LGBTI scapegoat for society's imagined sins
Heterosexual teenagers who get zero sex education still catch glimpses of what to expect in movies: are we ready to read religious moralism into a ban on any exposure that could help them cope with their futures as well, or do we just scapegoat LGBTI people for society's real and imagined sins? The ACPD learned not to play with the social majority's pet “sins” when Contralesa called on South Africans to celebrate May 8 as Ancestor Day: the ACDP said South Africa needs God and not dead ancestors. One reading of the Bible certainly supports this position. Facing backlash, the Reverend Kenneth Meshoe spin-doctored and now headlines have him saying Jesus practiced democracy and his party's real complaints were the economic impact of another public holiday.
Was the Jesus of the New Testament democratic? His followers called him Adonai and Kyrios, "King of kings and Lord of lords", and he's quoted saying, "I am the Way, the Truth and the Life: no one comes to the Father except through me." As philosophy professor Greg Boyd explains, "The definite article before 'way', 'truth' and 'life' precludes any other ways to God, any other truths about God, and any other means of receiving life from God."
Boyd is a Protestant philosopher; Catholic philosopher Peter Kreeft also describes the tension between the Bible’s claims and democracy when he writes that modernism worships, "... democracy and resents the fact that God is an absolute monarch." How absolute, you ask? According to Romans 9, you may not be allowed to even do that when faced with the possibility that God predestined your choices from eternity past: "One of you will say to me, ‘Then why does God still find fault? For who can resist his will?’ But who are you, O man, to talk back to God?"

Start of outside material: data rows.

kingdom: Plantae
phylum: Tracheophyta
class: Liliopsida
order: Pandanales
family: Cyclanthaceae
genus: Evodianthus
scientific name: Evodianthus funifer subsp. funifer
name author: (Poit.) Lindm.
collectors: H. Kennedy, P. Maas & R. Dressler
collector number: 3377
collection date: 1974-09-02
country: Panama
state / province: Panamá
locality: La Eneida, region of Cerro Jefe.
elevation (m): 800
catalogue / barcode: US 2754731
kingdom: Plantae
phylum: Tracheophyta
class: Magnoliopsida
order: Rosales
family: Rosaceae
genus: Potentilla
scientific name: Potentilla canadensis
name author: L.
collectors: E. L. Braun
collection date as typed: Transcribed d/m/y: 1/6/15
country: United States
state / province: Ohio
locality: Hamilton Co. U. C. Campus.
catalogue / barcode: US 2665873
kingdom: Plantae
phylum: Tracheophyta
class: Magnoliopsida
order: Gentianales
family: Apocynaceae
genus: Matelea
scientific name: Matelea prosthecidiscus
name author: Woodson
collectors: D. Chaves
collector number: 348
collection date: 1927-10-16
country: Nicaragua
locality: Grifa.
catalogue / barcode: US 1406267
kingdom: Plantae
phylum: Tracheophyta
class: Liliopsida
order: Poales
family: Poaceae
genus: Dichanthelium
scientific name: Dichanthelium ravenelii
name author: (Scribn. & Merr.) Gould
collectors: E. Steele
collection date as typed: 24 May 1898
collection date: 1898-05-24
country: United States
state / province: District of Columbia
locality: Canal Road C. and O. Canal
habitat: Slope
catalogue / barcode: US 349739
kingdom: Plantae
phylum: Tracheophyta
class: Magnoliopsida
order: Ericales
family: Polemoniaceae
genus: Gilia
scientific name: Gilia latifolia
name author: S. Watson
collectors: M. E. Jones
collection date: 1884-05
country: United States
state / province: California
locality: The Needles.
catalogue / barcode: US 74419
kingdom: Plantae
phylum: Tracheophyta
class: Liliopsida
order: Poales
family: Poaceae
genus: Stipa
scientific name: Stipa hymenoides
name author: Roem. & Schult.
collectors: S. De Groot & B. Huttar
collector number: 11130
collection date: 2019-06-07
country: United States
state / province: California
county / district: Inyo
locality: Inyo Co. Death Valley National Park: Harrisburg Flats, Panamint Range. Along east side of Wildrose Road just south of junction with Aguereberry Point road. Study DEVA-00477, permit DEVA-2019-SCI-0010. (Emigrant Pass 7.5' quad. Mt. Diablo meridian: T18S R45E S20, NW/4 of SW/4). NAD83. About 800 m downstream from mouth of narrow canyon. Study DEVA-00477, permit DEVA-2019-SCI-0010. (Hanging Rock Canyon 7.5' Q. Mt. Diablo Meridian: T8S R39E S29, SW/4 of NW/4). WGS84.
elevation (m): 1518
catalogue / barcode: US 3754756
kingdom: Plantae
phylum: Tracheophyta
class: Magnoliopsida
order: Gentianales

The ACDP's opposition to the Western Cape's draft policy rests on its own Christian policies. Those policies cherry-picked from the Bible. The Bible says no cherry-picking allowed. But as long as a critical mass of people, some of the Bible, can be used to control the godless "other" as a sacrifice to a God who's judging our moral compromise, we'll forget how a version of christianity appealed to the Romans 9 verse just mentioned to form an anti-democratic theology that justified apartheid.
I believe the Bible is a divinely inspired text written in a socio-political context that explains its counter-democratic statements, but this contextualisation also explains what the Bible says about gender and sexual diversity. This undermines the ACDP's position on LGBTI people.
- Siya Khumalo is the author of You Have To Be Gay To Know God (2018). He is also a Mr Gay South Africa runner-up and Mr Gay World Top 10 finalist.